A couple of things seem instantly apparent from the above verse. The first is that God’s grasp of prismatic physics is woefully poor. Further; the God of the Hebrews fights with human weapons, like bows (I believe there is a Midrash which points out that the bow is depicted facing away from the Earth to symbolise God’s restraint of His vicious intent).

As long as the earth endures, seedtime and harvest, cold and heat, summer and winter, day and night will never cease. – Gen 8:22

God’s apparent interest in the particulars of agriculture is a little off-putting. Did He really build this entire universe and all its dizzying mechanics just so the amazingly primitive, ape-descended life forms on one little blue-green planet orbiting a small unregarded yellow sun, far out in the uncharted backwaters of the unfashionable end of the Western Spiral arm of the Galaxy (Adams 1979), should be able to plant and harvest their crops?

And of every living thing of all flesh, two of every sort shalt thou bring into the ark, to keep them alive with thee; they shall be male and female. Of fowls after their kind, and of cattle after their kind, of every creeping thing of the earth after his kind, two of every sort shall come unto thee, to keep them alive. – Gen 6:19-20

Why is it that the God of the Hebrews never seems to know any more than the average, reasonably well-informed tribesman of archaic Judea? One might forgive such a tribesman for being ignorant of asexual reproduction.
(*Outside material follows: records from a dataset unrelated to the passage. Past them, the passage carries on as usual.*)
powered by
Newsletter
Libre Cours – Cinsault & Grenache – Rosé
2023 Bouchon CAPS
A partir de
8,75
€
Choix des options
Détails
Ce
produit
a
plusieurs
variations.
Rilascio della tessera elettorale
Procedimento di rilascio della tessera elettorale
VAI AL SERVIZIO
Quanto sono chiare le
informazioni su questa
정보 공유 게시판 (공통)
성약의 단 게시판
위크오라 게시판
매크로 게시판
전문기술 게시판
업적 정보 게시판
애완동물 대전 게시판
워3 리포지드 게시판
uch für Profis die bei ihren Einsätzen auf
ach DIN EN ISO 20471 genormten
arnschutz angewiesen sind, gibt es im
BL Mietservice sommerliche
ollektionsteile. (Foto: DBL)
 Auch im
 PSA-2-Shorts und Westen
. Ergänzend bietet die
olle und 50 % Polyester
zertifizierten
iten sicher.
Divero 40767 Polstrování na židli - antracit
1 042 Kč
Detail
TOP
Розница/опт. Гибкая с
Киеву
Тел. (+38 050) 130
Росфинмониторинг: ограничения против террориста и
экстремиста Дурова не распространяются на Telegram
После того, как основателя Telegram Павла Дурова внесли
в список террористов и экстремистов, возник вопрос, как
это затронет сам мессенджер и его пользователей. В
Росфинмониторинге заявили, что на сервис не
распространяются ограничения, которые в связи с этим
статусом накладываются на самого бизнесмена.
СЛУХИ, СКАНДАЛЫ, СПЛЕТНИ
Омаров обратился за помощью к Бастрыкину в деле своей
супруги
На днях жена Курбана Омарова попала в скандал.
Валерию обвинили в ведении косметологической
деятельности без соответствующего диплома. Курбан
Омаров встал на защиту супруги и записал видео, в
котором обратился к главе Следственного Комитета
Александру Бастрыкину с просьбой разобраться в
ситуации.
But surely the Almighty Himself would have mentioned it:

Don’t bother taking two of those lizards in; just take one – the species is parthenogenetic. Never mind what that means, your race will figure it out in a couple of thousand years. Just do what I say, or I’ll smite you. - Not in the Bible

Once again, none of this is very good evidence against the divinity of the Bible. There are other places for that. I merely find it interesting to swap spectacles around whilst I read, and marvel at how profoundly different the text looks from a slightly different angle.
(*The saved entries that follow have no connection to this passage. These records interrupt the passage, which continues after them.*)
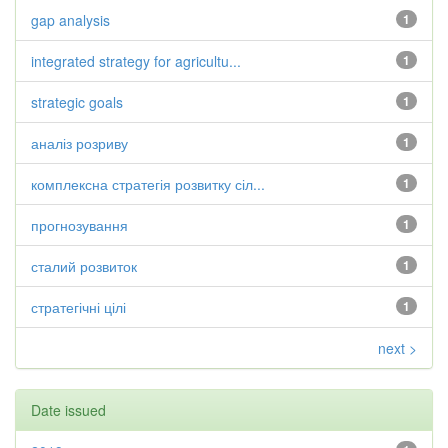
gap analysis
1
integrated strategy for agricultu...
1
strategic goals
1
аналіз розриву
1
комплексна стратегія розвитку сіл...
1
прогнозування
1
сталий розвиток
1
стратегічні цілі
1
next >
Date issued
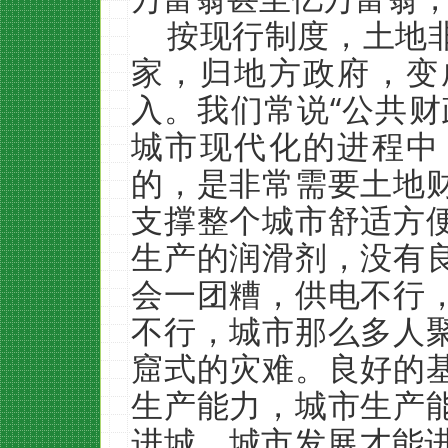
按现行制度，土地
家，归地方政府，变
入。我们常说“公共财
城市现代化的进程中
的，是非常需要土地
支撑整个城市舒适方
生产的润滑剂，没有
会一团糟，供电不行
不行，城市那么多人
窟式的灾难。良好的
生产能力，城市生产
进城，城市发展才能进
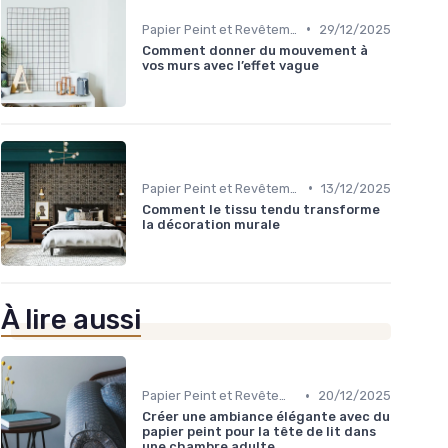
•
Papier Peint et Revêtements Muraux
29/12/2025
Comment donner du mouvement à
vos murs avec l’effet vague
•
Papier Peint et Revêtements Muraux
13/12/2025
Comment le tissu tendu transforme
la décoration murale
À lire aussi
•
Papier Peint et Revêtements Muraux
20/12/2025
Créer une ambiance élégante avec du
papier peint pour la tête de lit dans
une chambre adulte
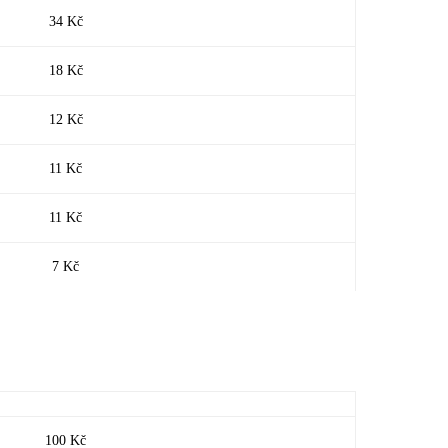
34 Kč
18 Kč
12 Kč
11 Kč
11 Kč
7 Kč
100 Kč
Thursday, October 15, 2009

Bereishit

The foundational text of Monotheism starts, sensibly enough, at the very beginning. “Let there be light” seems reasonable. “Let there be a firmament” works fine, too. But we are given cause to pause when Day Six rolls around and the good Lord unexpectedly declares: “let us make man!” (Emphasis mine; italics rarely appear in the original Hebrew.)


As so often happens, the Midrash provides the answer long before you’ve asked the question.
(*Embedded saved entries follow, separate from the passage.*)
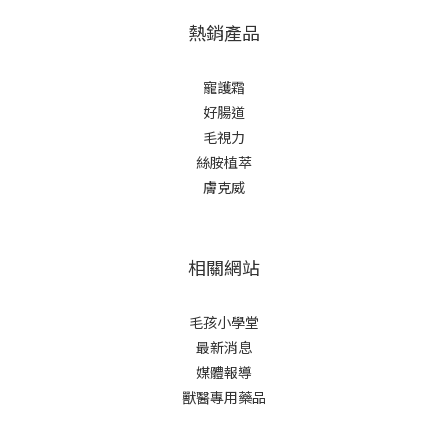
熱銷產品
寵護霜
好腸道
毛視力
絲胺植萃
膚克威
相關網站
毛孩小學堂
最新消息
媒體報導
獸醫專用藥品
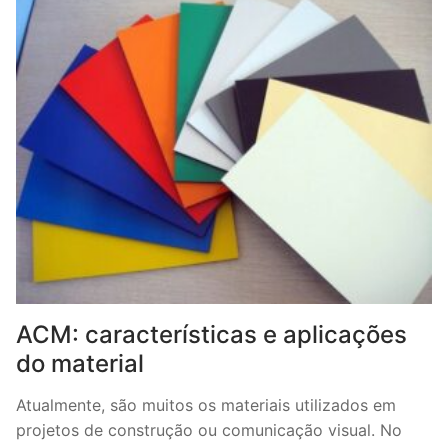
ACM: características e aplicações
do material
Atualmente, são muitos os materiais utilizados em
projetos de construção ou comunicação visual. No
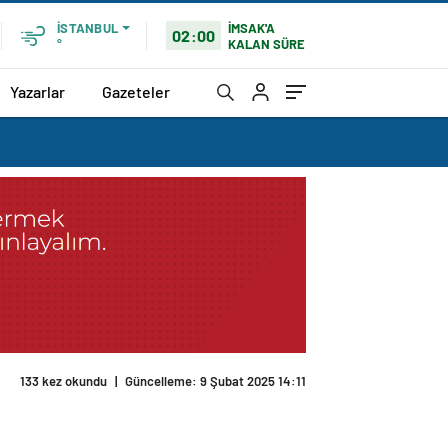
İMSAK'A
İSTANBUL
02:00
KALAN SÜRE
°
Yazarlar
Gazeteler
133 kez okundu
|
Güncelleme: 9 Şubat 2025 14:11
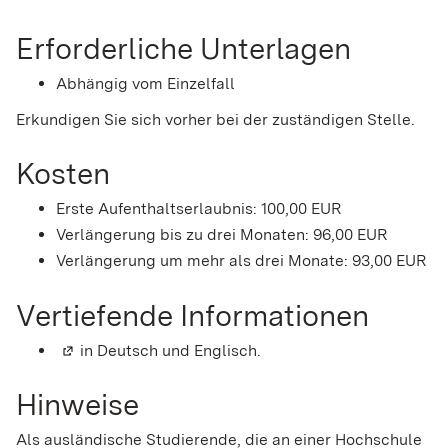
Erforderliche Unterlagen
Abhängig vom Einzelfall
Erkundigen Sie sich vorher bei der zuständigen Stelle.
Kosten
Erste Aufenthaltserlaubnis: 100,00 EUR
Verlängerung bis zu drei Monaten: 96,00 EUR
Verlängerung um mehr als drei Monate: 93,00 EUR
Vertiefende Informationen
(Wird in einem neuen Fenster geöffnet)
in Deutsch und Englisch.
Hinweise
Als ausländische Studierende, die an einer Hochschule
Rabbi Shemuel bar Nahman said in the name of Rabbi Yonatan: While Moshe was writing the Torah, he wrote what was created on each day [of Creation]. When he reached this verse, “God said: Let us make man in our image, as our likeness” – he said: “Lord of the universe, why are you giving a pretext to the heretics?”


He answered him: “Write; a person who wishes to be mistaken will be mistaken.” (Bereishit Rabba [Vilna], parasha 8)


It seems that even that single condition is frequently redundant; a person will be mistaken regardless of whether he wishes to be mistaken. The simplest demonstration of this fact is that, at a bare minimum, two-thirds of the world’s population have picked the wrong religion. Further evidence can be found in any robust democracy: a very substantial minority invariably votes the “wrong” way. We make bad choices about our jobs, our studies, our purchases and our relationships. As a species, our favourite pastime seems to be walking around with our eyes resolutely shut.


Over the coming year, I intend to write my thoughts on the weekly parashah. I will write about what I find enchanting, and what I find distasteful. Doubtless I will offend some. If you are one who is easily offended, this planet may not be for you.


I cannot give you Truth. Heck, ignorant as I am, I can hardly give you Knowledge. But Entertainment seems like an altogether more reasonable goal. Some Stimulation may well be in order. And we shall, I hope, have Fun.


Confucius noted that the man who moves a mountain begins by carrying away small stones. And I think no more can be asked of any man, than to stand tall, when the situation calls for it, and proclaim: “These are my stones!”